Visit the official Kaplan site

03

Princeton Review

Price: Roughly $500 for self-paced up to $1,500 and above for live formats (approximate). Best for: Students who like drill-heavy, technique-focused teaching and want score-improvement guarantees to de-risk the purchase.

Where it shines

  • Strong emphasis on test-taking technique: pacing, elimination, adaptive strategy
  • Score-improvement guarantees on many packages (read the terms carefully)
  • Generous volume of drills and practice tests
  • Live online options with small-group feel

Where it falls short

  • Technique-first style can feel gimmicky if you prefer concept-first teaching
  • Pricing sits near the top of the market for live formats
  • Guarantee terms include attendance and homework conditions that are easy to void

Verdict: The tactician. Princeton Review suits test-takers who already know the content and want to convert it into points through strategy and volume. Read guarantee fine print before letting it sway you.

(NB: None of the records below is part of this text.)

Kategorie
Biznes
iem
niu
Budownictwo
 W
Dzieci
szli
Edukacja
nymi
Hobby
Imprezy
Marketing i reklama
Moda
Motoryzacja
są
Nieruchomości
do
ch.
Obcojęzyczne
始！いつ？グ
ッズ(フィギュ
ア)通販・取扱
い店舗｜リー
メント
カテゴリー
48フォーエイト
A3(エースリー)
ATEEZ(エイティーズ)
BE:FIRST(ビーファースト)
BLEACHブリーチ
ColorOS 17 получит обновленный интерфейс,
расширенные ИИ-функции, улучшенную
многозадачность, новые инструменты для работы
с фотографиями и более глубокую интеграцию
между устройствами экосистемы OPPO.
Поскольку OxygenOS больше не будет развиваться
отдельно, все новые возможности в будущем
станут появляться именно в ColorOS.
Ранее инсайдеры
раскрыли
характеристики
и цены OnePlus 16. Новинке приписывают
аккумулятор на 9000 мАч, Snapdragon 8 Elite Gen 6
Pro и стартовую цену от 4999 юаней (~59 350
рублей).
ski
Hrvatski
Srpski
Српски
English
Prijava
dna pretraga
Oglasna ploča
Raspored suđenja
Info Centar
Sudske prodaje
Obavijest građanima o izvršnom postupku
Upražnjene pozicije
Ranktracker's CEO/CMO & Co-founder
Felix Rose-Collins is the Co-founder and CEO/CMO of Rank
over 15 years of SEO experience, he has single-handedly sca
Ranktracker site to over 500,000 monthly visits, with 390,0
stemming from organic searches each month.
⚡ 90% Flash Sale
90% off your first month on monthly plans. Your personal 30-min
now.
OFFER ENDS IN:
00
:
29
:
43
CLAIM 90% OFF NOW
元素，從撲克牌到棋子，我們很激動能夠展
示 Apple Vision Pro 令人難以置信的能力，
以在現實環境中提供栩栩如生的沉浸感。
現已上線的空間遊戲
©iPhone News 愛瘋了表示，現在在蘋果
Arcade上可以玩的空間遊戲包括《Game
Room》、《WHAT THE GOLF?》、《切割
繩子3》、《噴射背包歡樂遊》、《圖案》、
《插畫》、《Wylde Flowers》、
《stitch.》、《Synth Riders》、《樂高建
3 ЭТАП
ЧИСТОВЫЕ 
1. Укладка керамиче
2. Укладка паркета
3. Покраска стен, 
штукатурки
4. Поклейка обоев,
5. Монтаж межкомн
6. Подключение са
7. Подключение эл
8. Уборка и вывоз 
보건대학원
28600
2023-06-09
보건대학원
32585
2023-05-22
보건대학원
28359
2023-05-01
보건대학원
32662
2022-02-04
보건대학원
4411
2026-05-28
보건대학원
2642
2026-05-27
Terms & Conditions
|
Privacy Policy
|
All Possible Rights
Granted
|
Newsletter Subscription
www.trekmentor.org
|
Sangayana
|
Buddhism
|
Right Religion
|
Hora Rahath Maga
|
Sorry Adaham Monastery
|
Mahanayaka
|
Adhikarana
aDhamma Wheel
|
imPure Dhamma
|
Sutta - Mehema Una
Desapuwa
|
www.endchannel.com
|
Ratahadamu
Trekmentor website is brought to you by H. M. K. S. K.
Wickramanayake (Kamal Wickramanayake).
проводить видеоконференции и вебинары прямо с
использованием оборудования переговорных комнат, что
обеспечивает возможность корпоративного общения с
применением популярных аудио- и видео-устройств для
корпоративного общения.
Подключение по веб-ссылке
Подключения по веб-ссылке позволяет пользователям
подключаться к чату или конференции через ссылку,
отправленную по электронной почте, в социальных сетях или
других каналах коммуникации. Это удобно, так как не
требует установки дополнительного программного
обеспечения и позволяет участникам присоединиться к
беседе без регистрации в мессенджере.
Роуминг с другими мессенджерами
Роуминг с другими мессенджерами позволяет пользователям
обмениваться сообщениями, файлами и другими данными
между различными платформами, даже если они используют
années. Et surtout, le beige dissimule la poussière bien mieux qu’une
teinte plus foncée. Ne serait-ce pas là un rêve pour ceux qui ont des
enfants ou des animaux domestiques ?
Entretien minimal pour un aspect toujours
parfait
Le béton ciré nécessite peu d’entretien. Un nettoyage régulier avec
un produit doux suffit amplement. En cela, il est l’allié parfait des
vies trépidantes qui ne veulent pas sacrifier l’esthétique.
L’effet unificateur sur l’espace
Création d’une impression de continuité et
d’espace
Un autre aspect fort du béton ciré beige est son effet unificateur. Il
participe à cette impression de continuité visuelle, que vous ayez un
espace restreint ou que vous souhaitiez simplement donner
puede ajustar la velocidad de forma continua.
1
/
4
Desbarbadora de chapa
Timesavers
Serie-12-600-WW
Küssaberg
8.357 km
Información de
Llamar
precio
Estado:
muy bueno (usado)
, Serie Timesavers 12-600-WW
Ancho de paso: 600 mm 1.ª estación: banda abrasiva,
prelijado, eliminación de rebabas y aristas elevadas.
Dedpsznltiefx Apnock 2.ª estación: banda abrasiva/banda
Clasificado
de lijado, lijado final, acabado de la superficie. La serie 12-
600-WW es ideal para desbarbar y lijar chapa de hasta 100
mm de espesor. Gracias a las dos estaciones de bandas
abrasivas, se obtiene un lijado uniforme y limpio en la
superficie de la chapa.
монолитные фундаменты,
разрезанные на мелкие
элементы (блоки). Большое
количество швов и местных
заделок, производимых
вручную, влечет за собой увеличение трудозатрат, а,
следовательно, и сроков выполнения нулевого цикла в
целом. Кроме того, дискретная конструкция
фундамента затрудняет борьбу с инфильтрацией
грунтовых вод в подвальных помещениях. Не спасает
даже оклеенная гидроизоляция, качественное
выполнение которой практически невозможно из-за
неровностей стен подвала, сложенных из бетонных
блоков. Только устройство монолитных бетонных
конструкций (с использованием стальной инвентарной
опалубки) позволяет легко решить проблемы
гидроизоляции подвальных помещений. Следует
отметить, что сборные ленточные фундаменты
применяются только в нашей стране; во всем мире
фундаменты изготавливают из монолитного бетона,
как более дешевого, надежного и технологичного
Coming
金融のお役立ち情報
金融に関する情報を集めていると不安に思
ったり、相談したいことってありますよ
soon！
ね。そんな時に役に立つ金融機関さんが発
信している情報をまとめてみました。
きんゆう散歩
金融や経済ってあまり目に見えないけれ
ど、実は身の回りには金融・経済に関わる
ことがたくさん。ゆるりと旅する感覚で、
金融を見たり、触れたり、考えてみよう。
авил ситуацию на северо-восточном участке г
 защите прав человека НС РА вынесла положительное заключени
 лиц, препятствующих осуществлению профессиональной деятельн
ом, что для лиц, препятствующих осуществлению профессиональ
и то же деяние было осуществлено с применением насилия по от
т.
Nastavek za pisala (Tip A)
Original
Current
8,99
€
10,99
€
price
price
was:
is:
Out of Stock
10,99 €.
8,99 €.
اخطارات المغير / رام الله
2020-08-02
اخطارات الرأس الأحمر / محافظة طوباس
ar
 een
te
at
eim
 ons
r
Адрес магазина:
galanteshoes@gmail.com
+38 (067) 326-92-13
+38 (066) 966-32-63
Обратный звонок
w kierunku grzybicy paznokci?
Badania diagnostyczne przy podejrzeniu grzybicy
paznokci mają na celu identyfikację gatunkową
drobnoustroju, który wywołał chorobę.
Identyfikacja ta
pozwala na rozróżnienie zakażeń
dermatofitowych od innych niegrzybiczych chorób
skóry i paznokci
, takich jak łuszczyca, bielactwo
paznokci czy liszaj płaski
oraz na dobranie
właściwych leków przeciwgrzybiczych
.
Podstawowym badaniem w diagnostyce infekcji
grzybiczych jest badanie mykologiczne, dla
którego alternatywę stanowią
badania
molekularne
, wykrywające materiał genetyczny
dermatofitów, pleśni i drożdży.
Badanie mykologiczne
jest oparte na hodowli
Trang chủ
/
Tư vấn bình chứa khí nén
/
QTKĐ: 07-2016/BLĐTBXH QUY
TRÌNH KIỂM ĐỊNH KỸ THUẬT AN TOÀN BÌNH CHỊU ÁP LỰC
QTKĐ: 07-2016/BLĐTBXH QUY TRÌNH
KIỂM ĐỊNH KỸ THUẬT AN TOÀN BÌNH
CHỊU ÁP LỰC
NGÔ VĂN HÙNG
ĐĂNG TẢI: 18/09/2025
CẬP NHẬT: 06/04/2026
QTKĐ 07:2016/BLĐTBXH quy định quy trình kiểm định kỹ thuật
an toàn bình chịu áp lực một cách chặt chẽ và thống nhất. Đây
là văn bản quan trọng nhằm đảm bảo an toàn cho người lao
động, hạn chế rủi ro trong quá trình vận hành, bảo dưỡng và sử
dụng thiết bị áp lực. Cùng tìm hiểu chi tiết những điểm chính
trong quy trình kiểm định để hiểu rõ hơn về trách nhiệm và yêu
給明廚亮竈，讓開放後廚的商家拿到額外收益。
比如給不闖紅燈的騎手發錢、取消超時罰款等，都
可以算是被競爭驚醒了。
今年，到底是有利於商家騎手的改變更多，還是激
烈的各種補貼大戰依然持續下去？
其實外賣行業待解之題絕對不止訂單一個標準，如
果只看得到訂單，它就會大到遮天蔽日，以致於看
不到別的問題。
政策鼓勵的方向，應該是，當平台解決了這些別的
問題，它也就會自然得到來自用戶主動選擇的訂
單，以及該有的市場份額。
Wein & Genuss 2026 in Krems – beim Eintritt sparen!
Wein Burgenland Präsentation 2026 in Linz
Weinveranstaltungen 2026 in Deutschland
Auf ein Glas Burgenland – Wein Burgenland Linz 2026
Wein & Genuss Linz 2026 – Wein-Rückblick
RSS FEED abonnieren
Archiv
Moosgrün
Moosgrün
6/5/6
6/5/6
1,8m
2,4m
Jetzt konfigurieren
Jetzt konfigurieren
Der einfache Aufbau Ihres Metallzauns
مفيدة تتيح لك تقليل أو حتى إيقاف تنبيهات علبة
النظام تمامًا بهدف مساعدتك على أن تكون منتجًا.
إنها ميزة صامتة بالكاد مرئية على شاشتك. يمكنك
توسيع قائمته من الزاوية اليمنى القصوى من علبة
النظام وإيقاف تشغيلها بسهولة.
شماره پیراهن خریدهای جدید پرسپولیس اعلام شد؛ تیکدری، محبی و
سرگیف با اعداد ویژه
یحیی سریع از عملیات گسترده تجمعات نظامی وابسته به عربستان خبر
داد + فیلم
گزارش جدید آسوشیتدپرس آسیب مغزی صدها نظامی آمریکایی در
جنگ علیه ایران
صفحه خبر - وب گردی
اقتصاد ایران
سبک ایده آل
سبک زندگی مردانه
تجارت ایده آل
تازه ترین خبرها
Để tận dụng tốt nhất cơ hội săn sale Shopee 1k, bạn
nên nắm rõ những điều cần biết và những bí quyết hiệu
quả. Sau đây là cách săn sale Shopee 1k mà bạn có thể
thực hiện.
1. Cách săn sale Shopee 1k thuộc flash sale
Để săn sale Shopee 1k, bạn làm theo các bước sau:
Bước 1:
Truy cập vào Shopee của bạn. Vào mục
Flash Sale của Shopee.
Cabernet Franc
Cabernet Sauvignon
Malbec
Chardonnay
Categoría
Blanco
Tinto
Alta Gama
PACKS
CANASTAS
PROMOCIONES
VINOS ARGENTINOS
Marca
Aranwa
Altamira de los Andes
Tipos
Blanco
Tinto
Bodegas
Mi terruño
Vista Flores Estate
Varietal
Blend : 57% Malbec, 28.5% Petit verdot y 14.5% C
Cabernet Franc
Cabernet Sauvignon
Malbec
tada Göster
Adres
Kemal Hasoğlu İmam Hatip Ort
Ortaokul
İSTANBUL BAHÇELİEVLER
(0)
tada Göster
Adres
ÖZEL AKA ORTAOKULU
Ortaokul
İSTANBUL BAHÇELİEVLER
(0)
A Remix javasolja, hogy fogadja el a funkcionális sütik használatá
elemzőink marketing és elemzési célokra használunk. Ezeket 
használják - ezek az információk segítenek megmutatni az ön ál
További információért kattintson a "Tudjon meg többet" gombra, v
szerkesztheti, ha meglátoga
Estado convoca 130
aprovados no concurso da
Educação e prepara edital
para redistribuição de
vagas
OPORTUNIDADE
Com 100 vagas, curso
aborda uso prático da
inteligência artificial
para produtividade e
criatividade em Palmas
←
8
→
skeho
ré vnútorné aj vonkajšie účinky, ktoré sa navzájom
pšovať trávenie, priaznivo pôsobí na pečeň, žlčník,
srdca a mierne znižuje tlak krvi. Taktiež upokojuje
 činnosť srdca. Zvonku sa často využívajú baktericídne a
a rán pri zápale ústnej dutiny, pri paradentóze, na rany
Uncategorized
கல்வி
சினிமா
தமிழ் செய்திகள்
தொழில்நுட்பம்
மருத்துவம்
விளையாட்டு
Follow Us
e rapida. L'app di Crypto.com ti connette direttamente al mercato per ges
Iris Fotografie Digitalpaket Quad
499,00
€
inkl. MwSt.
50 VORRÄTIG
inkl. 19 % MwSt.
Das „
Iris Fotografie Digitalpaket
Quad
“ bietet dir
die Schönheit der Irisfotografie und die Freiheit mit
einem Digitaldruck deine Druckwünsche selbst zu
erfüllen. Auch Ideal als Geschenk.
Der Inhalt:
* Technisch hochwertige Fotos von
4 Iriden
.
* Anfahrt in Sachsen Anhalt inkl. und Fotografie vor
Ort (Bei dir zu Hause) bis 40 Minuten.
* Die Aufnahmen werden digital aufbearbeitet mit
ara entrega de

Visit the official Princeton Review site

04

Target Test Prep

Price: Roughly $100 to $180 per month on subscription, with longer plans cheaper per month (approximate). Best for: Quant-focused GMAT students, especially those starting well below their goal and willing to rebuild math fundamentals systematically.

Where it shines

  • The deepest quant curriculum of the four, built around mastery learning
  • Very granular analytics: you can see exactly which micro-topics leak points
  • Monthly subscription means you pay only for the months you need
  • Strong reputation specifically for large quant score gains

Where it falls short

  • Quant-first DNA; verbal coverage is thinner than dedicated verbal programs
  • The systematic approach is thorough, which means slow if you are already near your goal
  • Subscription math can exceed one-time-course pricing on long timelines

Verdict: The quant specialist. If your diagnostic shows a big quant gap and you have three or more months, Target Test Prep is the most surgical fix. If your gap is verbal, look elsewhere first.

Visit the official Target Test Prep site

How to choose in one minute

  1. Tight budget, self-directed: Magoosh.
  2. Need scheduled classes to study at all: Kaplan live online.
  3. Content is fine, strategy is not: Princeton Review.
  4. Quant gap of 10+ percentile points and time to fix it: Target Test Prep.

Whichever you pick, run it alongside the 8-week study plan so the course material lands on a schedule instead of piling up.